In one of the seminars I came to know that Toeplitz operators are integral operators on the Bergman space but I don't know how the conclusion is drawn. Can someone shed some light on it?
Thanks for your kind attention.
Note that the Bergman space $A^2(\mathbb D)$ is a reproducing kernel Hilbert space with the reproducing kernel given by $$B_{\mathbb D} (z,w) = \frac {1} {\left (1 - z \overline w \right )^2},\ z, w \in \mathbb D$$ with respect to the normalized area measure $A$ of $\mathbb D.$ This reproducing kernel is known as the Bergman kernel. Note that the complex valued function $B_{z} = B_{\mathbb D} (z, \cdot)$ defined on $\mathbb D$ is in $A^2(\mathbb D),$ for all $z \in \mathbb D$ and hence $P(B_{z}) = B_{z},$ where $P : L^2(\mathbb D) \longrightarrow A^2(\mathbb D)$ is the orthogonal projection.
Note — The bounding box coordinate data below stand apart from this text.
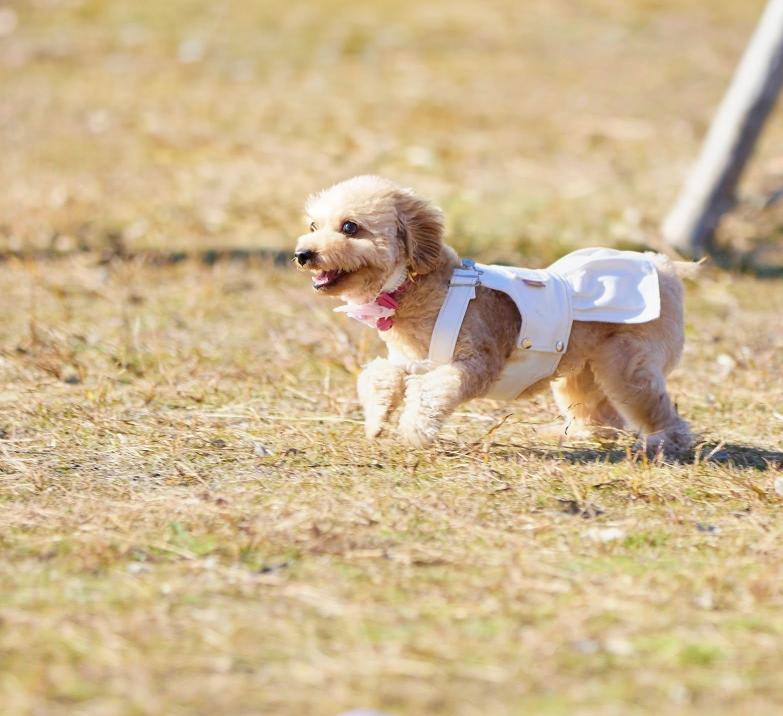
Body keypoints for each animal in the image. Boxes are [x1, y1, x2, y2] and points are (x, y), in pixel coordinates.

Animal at [294, 175, 693, 453]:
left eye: (350, 227)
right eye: (313, 226)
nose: (302, 254)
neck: (412, 288)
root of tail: (663, 266)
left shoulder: (475, 362)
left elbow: (431, 391)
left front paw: (414, 431)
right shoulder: (410, 359)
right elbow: (378, 374)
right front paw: (377, 419)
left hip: (626, 366)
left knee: (659, 411)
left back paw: (663, 443)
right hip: (582, 370)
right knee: (601, 417)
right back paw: (571, 434)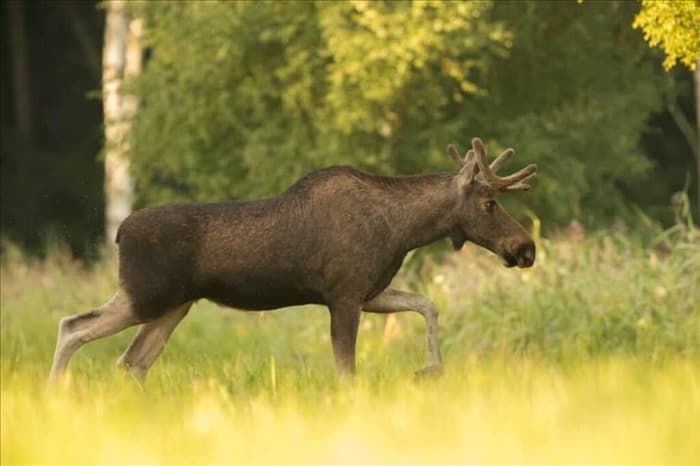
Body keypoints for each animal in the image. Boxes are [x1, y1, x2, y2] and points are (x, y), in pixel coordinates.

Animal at [49, 136, 540, 382]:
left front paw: (431, 368)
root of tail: (118, 232)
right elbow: (347, 371)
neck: (404, 231)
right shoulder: (344, 295)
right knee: (73, 327)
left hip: (174, 305)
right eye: (490, 203)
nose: (526, 248)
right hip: (145, 294)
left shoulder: (369, 292)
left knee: (132, 362)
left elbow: (427, 303)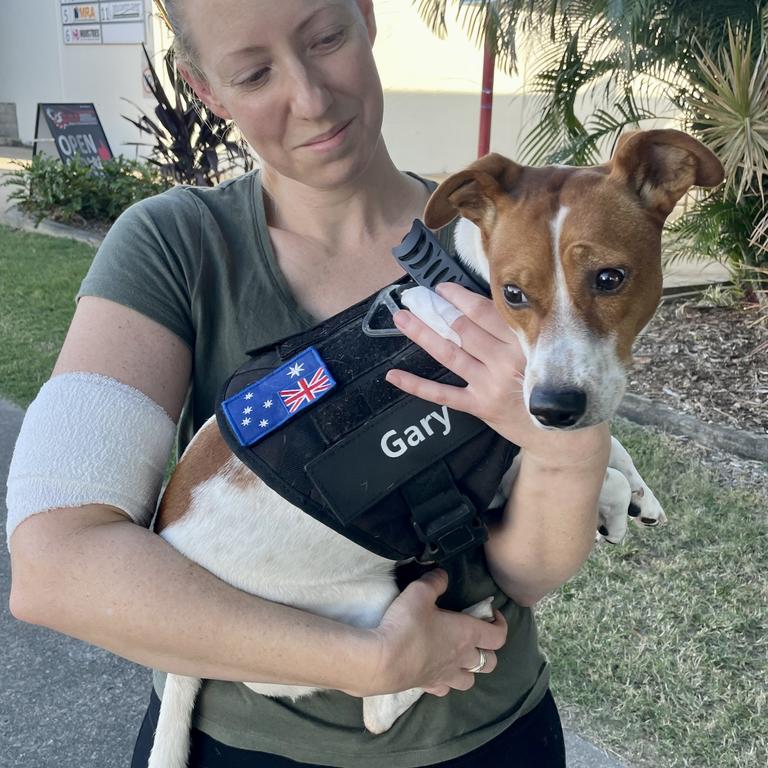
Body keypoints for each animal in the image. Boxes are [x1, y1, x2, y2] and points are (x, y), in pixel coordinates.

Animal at [147, 129, 724, 764]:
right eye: (513, 293)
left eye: (610, 278)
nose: (551, 409)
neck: (472, 293)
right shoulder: (496, 472)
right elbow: (603, 472)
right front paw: (613, 506)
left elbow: (615, 451)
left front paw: (641, 494)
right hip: (360, 604)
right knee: (376, 707)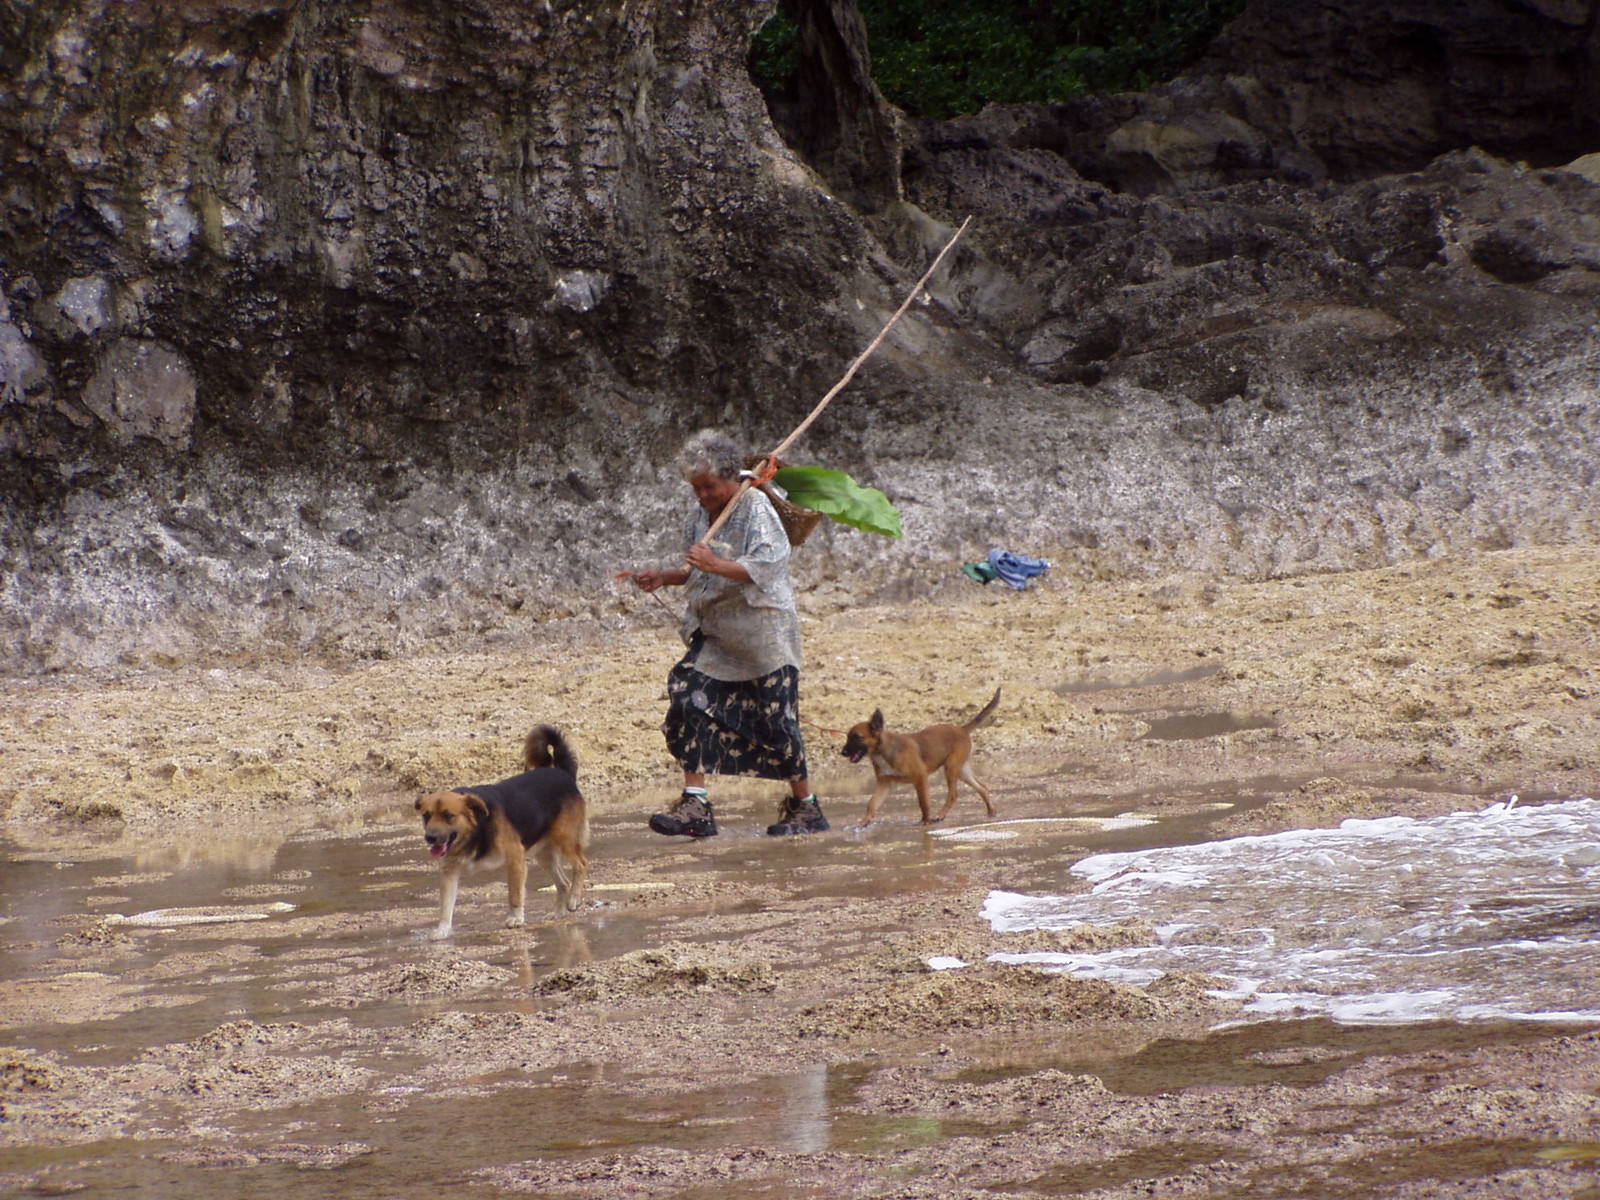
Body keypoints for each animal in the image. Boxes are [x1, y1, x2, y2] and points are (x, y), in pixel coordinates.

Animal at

So for all $f \in A^2(\mathbb D)$ we have $f(z) = \left \langle f, B_{z} \right \rangle_{A^2(\mathbb D)}.$ Now $$\begin{align*} T_u (f) (z) & = P(uf)(z) \\ & = \left \langle P(uf), B_z \right \rangle_{A^2(\mathbb D)} \\ & = \left \langle uf, P(B_z) \right \rangle_{L^2(\mathbb D)} \\ & = \left \langle uf, B_z \right \rangle_{L^2 (\mathbb D)} \\ & = \int_{\mathbb D} u(\zeta) f(\zeta) \overline {B_z (\zeta})\ dA (\zeta) \\ & = \int_{\mathbb D} \frac {u(\zeta) f(\zeta)} {(1 - \overline z \zeta)^2}\ dA(\zeta) \end{align*}$$
Hence the Toeplitz operator $T_u$ corresponding to the symbol $u \in L^{\infty} (\mathbb D)$ is an integral operator on $A^2(\mathbb D).$